» What is expected:
Could you reproduce the lines below from the one with "- **Volumes** para persistencia." through the one with "- Comproba se o contedor está **listo"? Keep both ends and add nothing.

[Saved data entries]

::::::::::

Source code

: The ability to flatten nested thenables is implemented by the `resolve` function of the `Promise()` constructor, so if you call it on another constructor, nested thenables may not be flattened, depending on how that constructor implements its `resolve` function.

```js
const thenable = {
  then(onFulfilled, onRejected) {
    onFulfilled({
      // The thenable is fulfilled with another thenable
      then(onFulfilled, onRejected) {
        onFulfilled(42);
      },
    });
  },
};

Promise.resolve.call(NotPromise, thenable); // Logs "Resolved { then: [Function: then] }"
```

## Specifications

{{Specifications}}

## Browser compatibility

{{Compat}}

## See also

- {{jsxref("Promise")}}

::::::::::

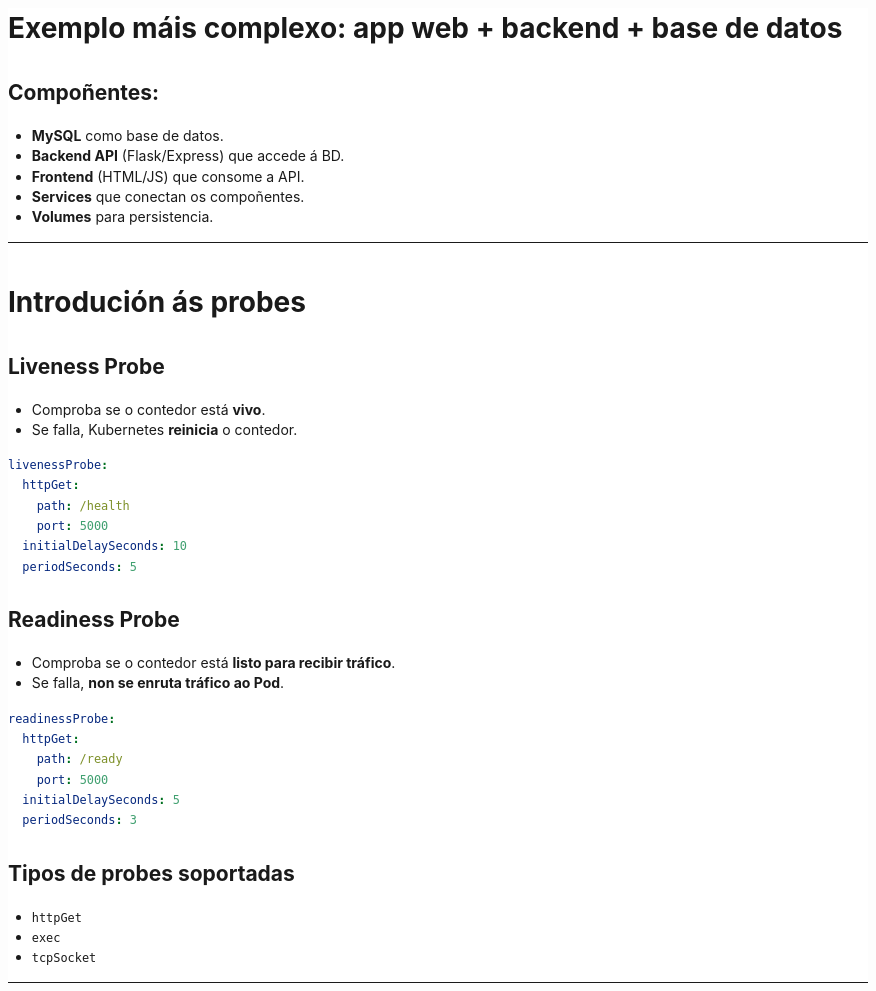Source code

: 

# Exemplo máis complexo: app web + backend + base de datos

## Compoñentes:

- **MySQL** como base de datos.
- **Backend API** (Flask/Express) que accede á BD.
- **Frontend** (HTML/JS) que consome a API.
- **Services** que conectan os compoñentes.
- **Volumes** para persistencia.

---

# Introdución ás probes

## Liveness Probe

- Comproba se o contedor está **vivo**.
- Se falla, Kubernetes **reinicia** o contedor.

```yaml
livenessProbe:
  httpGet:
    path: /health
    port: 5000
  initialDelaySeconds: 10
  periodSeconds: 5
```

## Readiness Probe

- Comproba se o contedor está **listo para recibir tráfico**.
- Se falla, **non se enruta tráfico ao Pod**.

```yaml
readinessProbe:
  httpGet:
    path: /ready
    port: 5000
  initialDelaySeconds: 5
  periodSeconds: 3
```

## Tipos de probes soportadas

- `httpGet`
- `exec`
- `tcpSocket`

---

::::::::::

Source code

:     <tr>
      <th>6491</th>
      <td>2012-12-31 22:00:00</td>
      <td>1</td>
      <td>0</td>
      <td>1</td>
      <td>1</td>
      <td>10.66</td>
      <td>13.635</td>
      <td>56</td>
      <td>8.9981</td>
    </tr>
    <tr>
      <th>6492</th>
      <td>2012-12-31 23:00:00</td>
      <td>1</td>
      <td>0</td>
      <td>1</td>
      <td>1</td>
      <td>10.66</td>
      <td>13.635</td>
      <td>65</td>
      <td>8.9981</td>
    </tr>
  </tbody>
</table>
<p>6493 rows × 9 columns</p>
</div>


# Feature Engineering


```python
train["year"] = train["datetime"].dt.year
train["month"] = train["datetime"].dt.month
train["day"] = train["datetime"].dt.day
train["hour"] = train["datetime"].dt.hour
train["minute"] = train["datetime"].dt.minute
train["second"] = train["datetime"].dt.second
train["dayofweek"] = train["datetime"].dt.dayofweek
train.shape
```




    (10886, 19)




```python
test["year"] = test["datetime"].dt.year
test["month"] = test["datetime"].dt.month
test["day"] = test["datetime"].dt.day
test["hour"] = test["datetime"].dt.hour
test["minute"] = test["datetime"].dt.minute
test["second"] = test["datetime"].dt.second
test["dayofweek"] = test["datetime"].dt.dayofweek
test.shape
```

::::::::::

» Finished exercise:
- **Volumes** para persistencia.

---

# Introdución ás probes

## Liveness Probe

- Comproba se o contedor está **vivo**.
- Se falla, Kubernetes **reinicia** o contedor.

```yaml
livenessProbe:
  httpGet:
    path: /health
    port: 5000
  initialDelaySeconds: 10
  periodSeconds: 5
```

## Readiness Probe

- Comproba se o contedor está **listo para recibir tráfico**.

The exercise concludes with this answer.